Андрей рассказывал, глядя на обои с березками. Если б в этот момент он посмотрел на врача, то увидел бы, какие физиономии он корчит от удивления.
— А академию Эссенс ты окончил тоже здесь?
— Нет-нет. Тут я поступил в медицинскую, а после третьего курса… Стоп. Ну вот опять. Да что за чертовщина!
Андрей с досадой замолчал.
Врач тоже задумался, потом спросил:
— Скажи мне, Андрей. Только не спеши, подумай сначала. В том городе, где тебе прицепили значок-паутинку, есть медицинские академии?

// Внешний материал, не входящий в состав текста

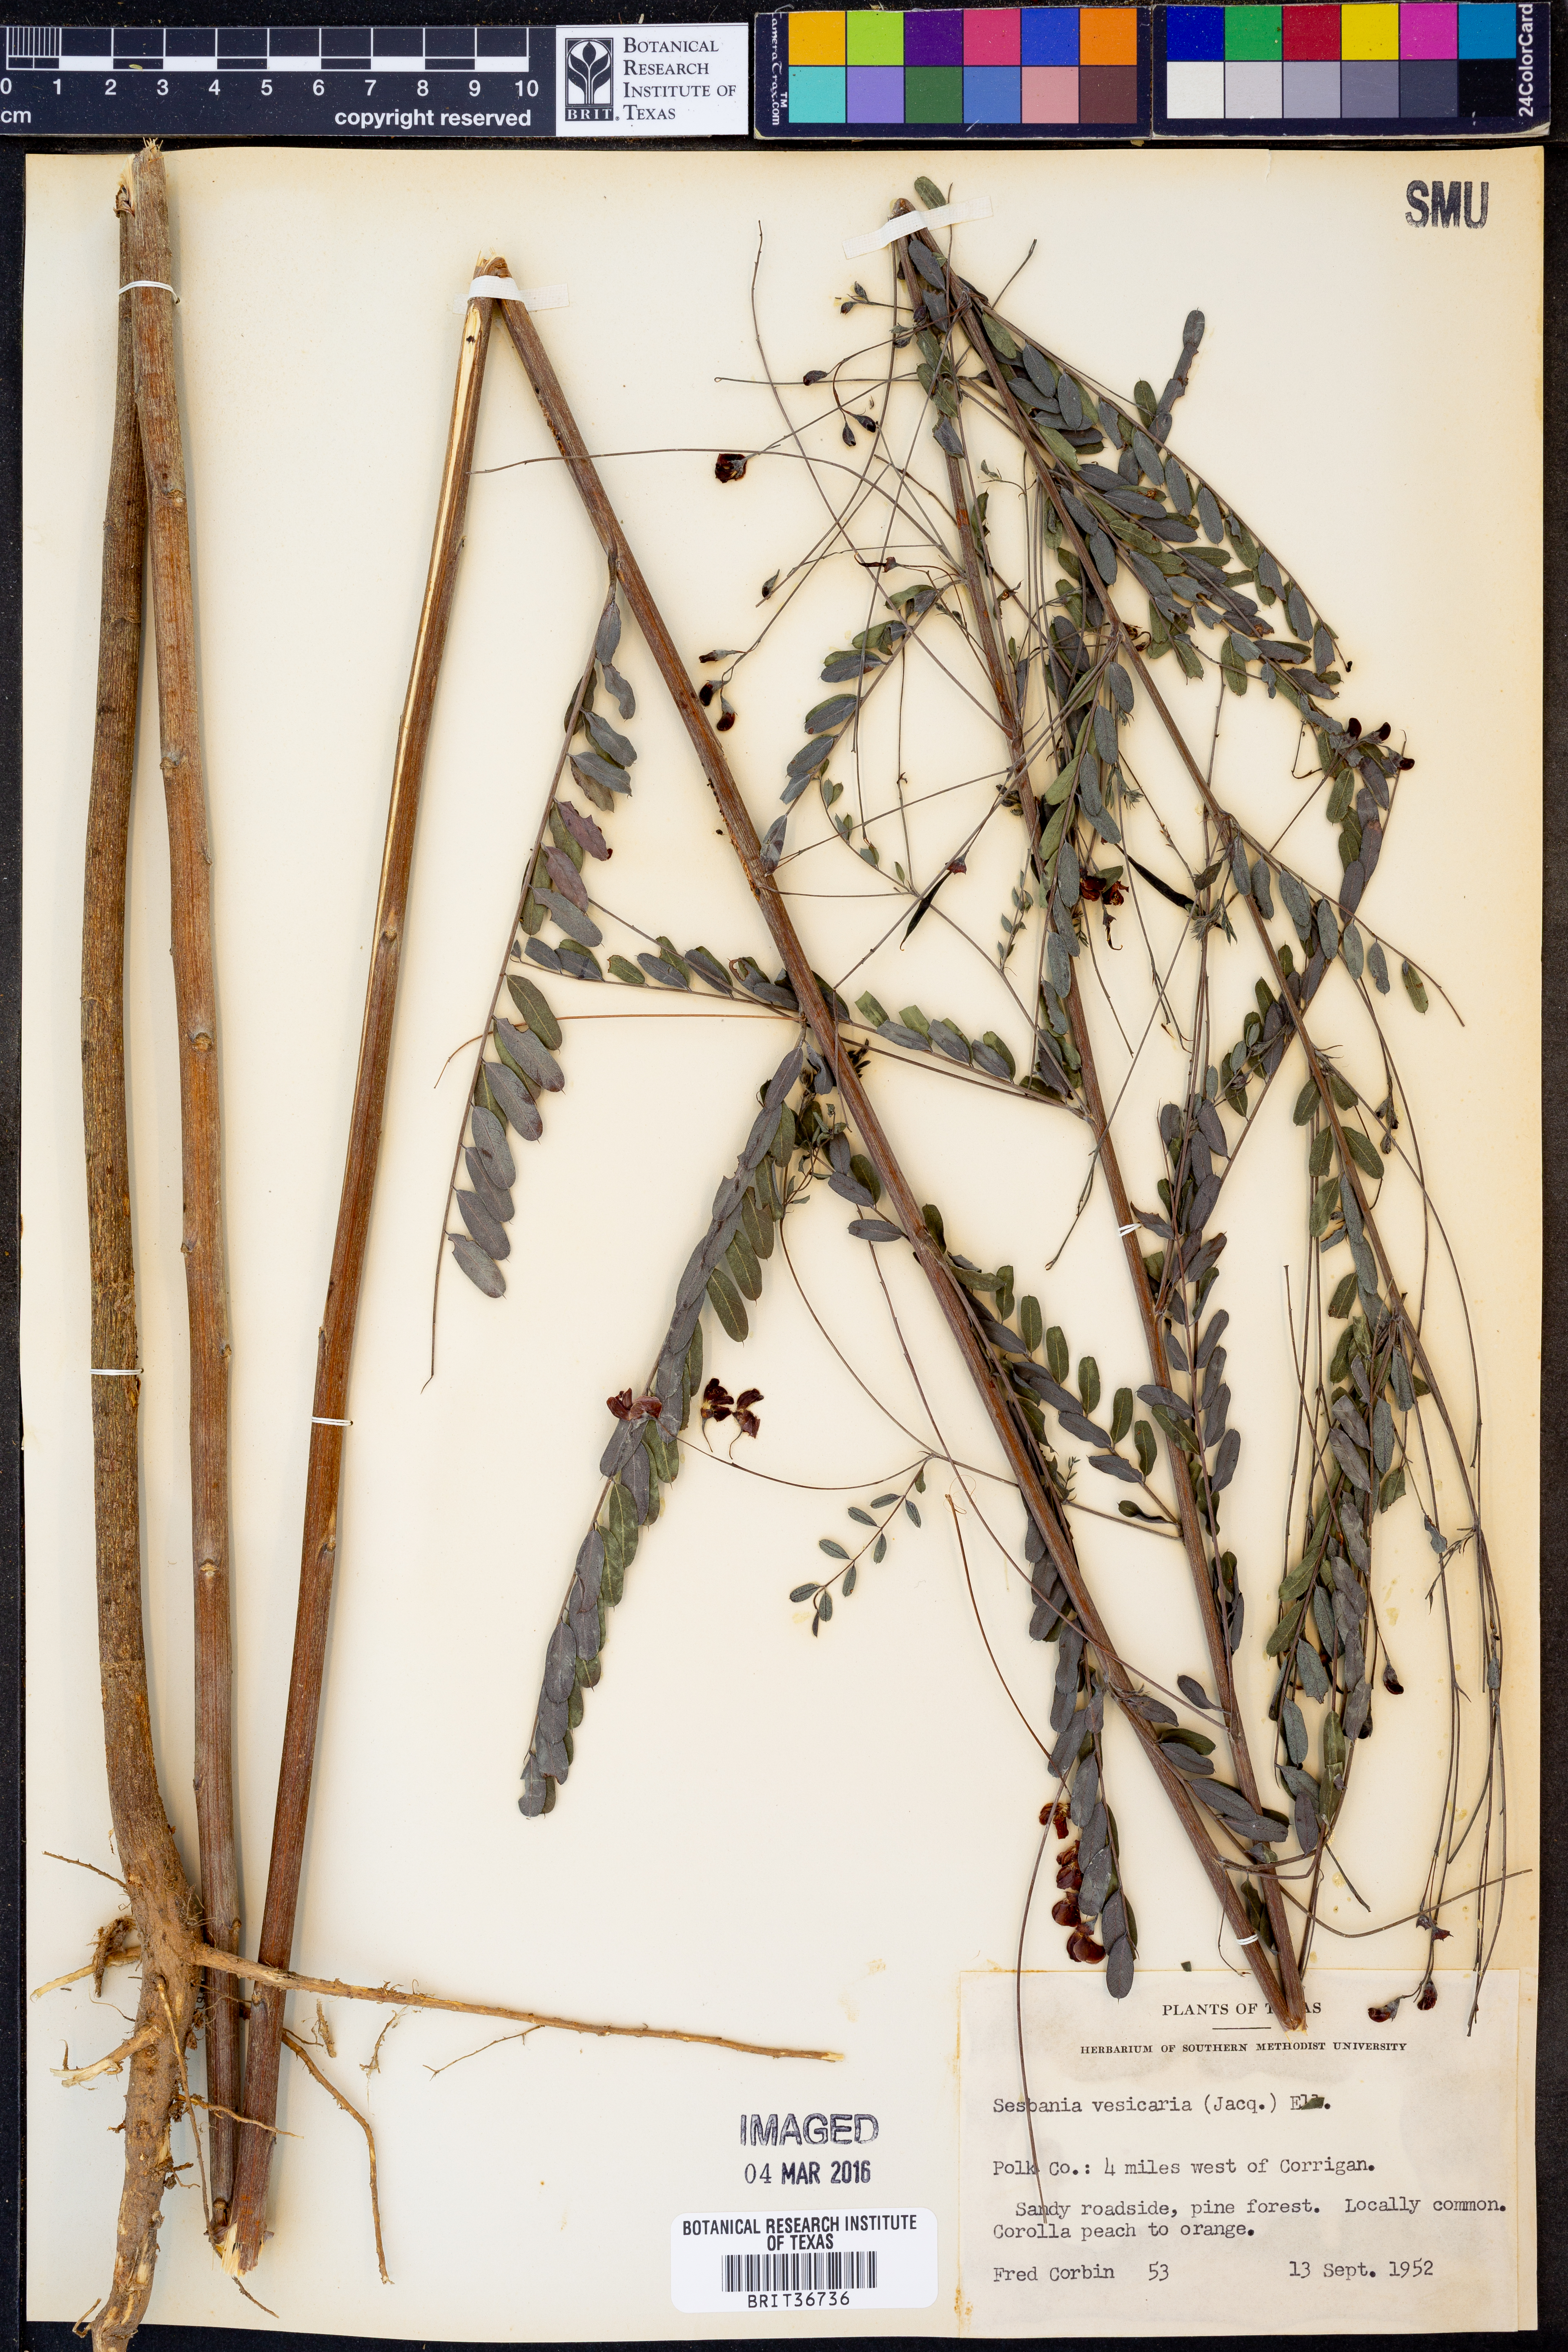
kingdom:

— Нет! Что вы. Ничего подобного там и в помине нет. Я вообще не понимаю, как это можно лечить таблетками и уколами.
— А теория сущности тебе нравится?
— Еще бы!
— Андрей, слушай меня внимательно, сосредоточься. Вспоминай день выпуска, диплом, значок. Значок видишь?
— Да.
— Где, кстати, сейчас твой значок?
— Кажется, я оставил его там, в замке. В тог момент я его почти ненавидел.
— Из-за суда?
— Да.
— Ладно. Значит, тебе вручают диплом и прицепляют значок. Твои чувства?
— Я был очень горд. И рад. И чувствовал себя волшебником.
— И вспоминал, как ты впервые услышал про теорию сущности? Про академию? — подхватил корректор.
— Да. Мне в армии один парень рассказал…
— А где ты служил? — продолжал спрашивать корректор.
— В Северном регионе. Радиоперехват.
— Холодно было? — склонил к плечу голову Зиньковец. — Ты рассказывай, не отвлекайся.
Он поднял обе руки, одну положил Андрею на затылок, пальцами другой принялся осторожно шевелить над его головой.
— Зимой — не очень, доминус тринадцати, не больше. А вот лето холодное.
Я же с юга приехал, у нас каштаны распускались свечками, как раз в призыв. Под летний призыв попал. А в Баринске — ветра, шторма, корабли…
— В Баринске — полярный день как раз был?
Пальцы корректора заработали быстрее.